Powell and Yellen’s game plan is evocative of the World War II playbook. Here’s what happened then.
Day one of the joint appearance from Federal Reserve Chair Jerome Powell and Treasury Secretary Janet Yellen on Capitol Hill didn’t surprise anyone, but did lay out the current blueprint for U.S. economic policy. Monetary policy will be loose until there is “maximum employment,” and fiscal policy will be aggressive, though Yellen made clear that the White House wants to pay for increased infrastructure investment with higher taxes.
Jurrien Timmer, director of global macro for Fidelity Investments, says fiscal and monetary policy “will remain at full throttle for some time to come.” When this column last heard from Timmer, he was saying that the 1960s provide a blueprint for what’s to come for the stock market. He updated that chart to show it is still on track.
But another historical analog is the 1941 to 1946 period. To mobilize against World War II, federal debt tripled, the Fed’s balance sheet swelled by 10-fold and the Fed capped both short- and long-dated interest rates below the rate of inflation. Granted, the current playbook isn’t quite that aggressive — the Congressional Budget Office’s forecast for the national debt in 2030 is only 6% higher than it was before the COVID-19 pandemic — but directionally it is similar.

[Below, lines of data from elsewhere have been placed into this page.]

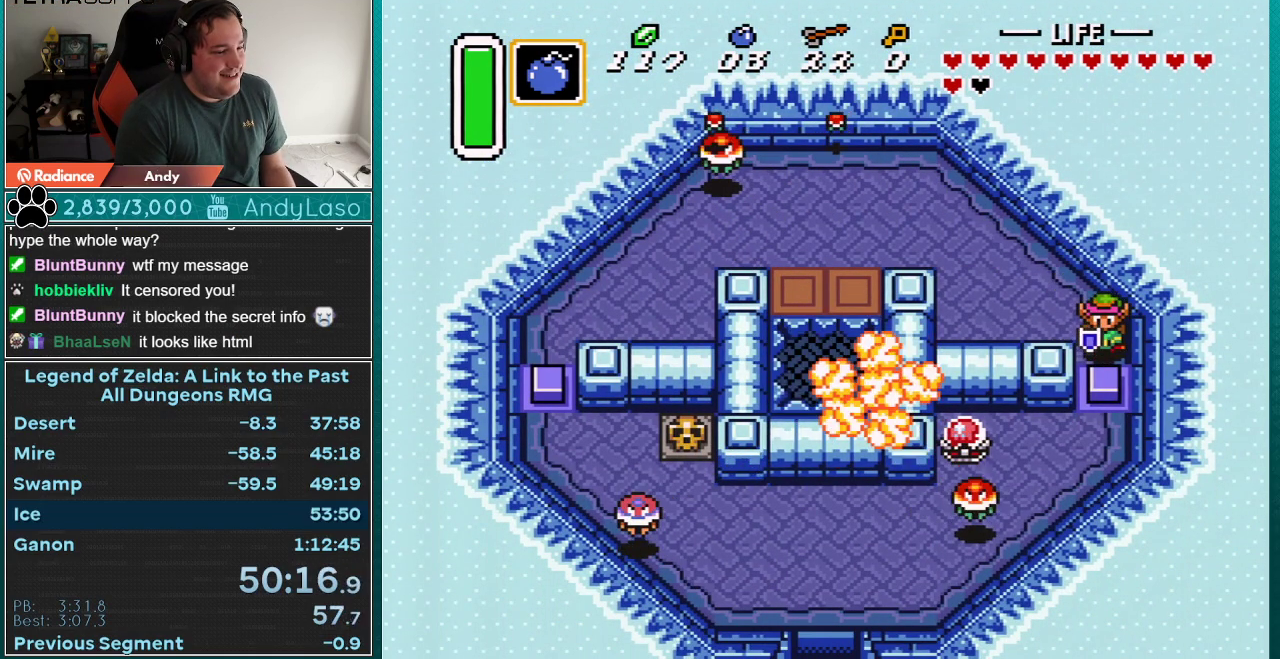
{"buttons": ["DPAD_DOWN"], "events": []}
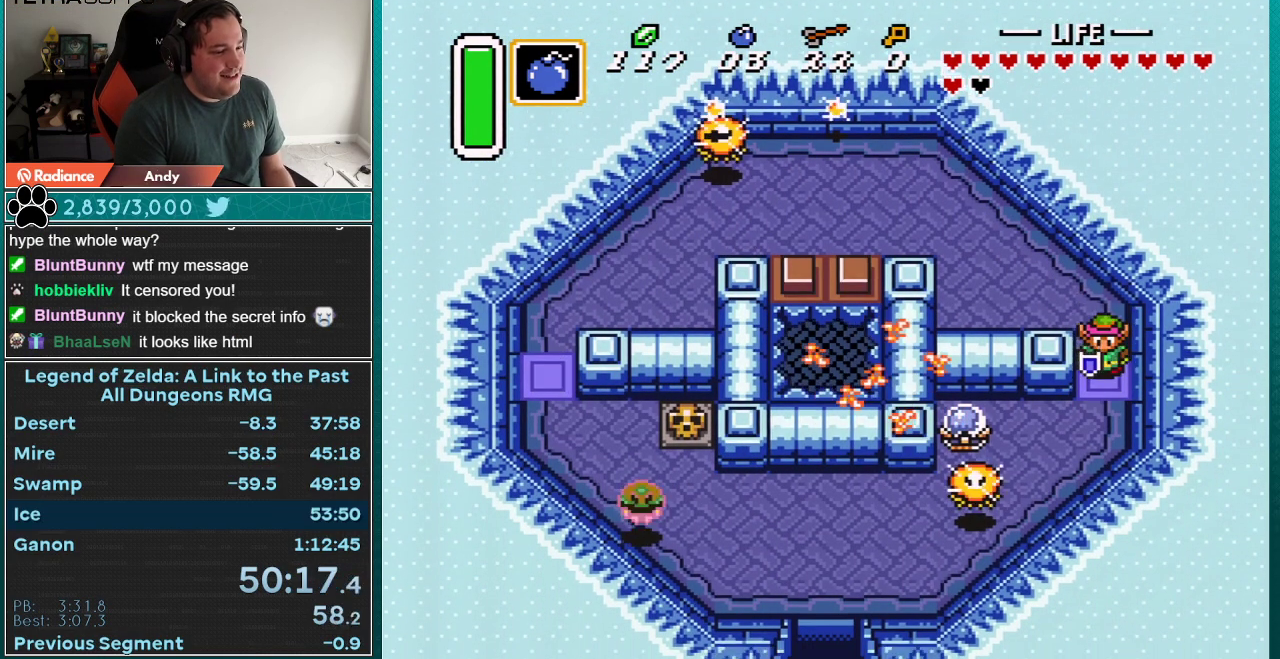
{"buttons": ["DPAD_DOWN"], "events": []}
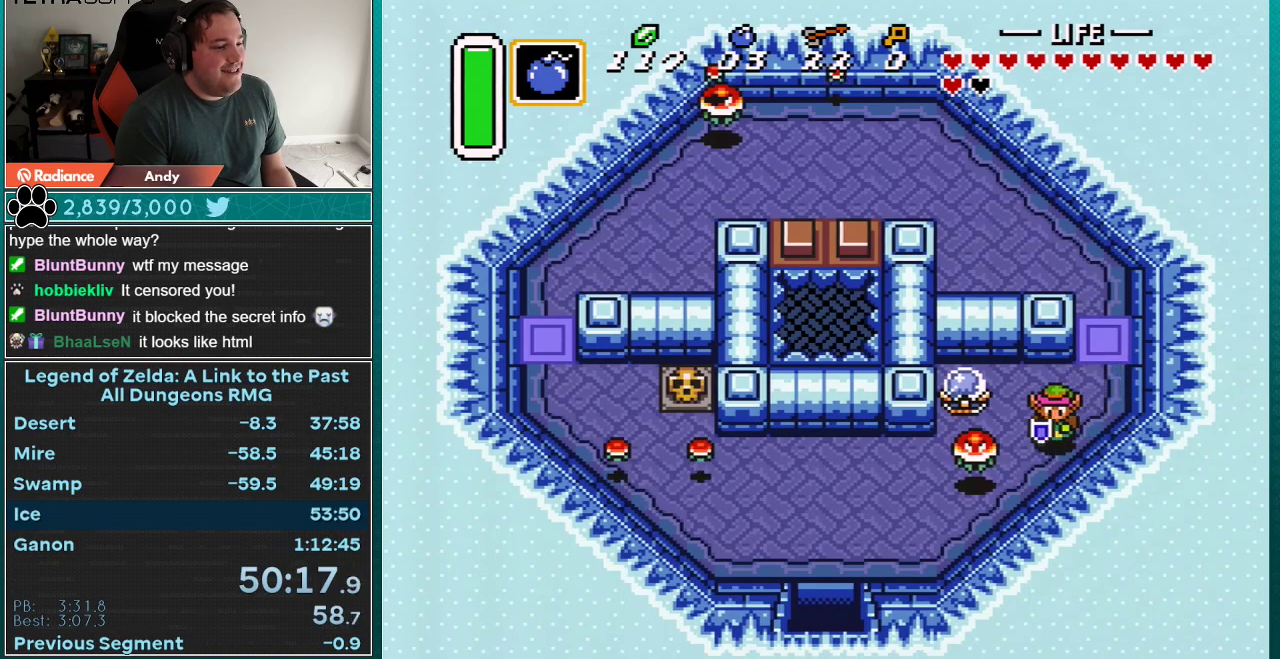
{"buttons": ["DPAD_DOWN", "DPAD_LEFT"], "events": [[450, "DPAD_LEFT", "down"]]}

“The net result of the Fed’s rate suppression in the 1940s was that real rates fell well below zero and stayed that way for a number of years as inflation took root. In my view, the Fed today will accept higher inflation, as will the Treasury. How else is the country going to get out from under its rising debt burden,” says Timmer.
The result was a surging and broad-based stock market, at least until inflation got really carried away later in the decade. There also was a steeper yield curve, as measured by the gap between 2- and 10-year yields.
Day two on Capitol Hill for Powell and Yellen
Powell and Yellen will be speaking on Wednesday in front of the Senate Banking Committee. In a busy day on the economics front, there are data on durable-goods orders and flash readings of purchasing managers indexes, and also four other Fed officials speaking.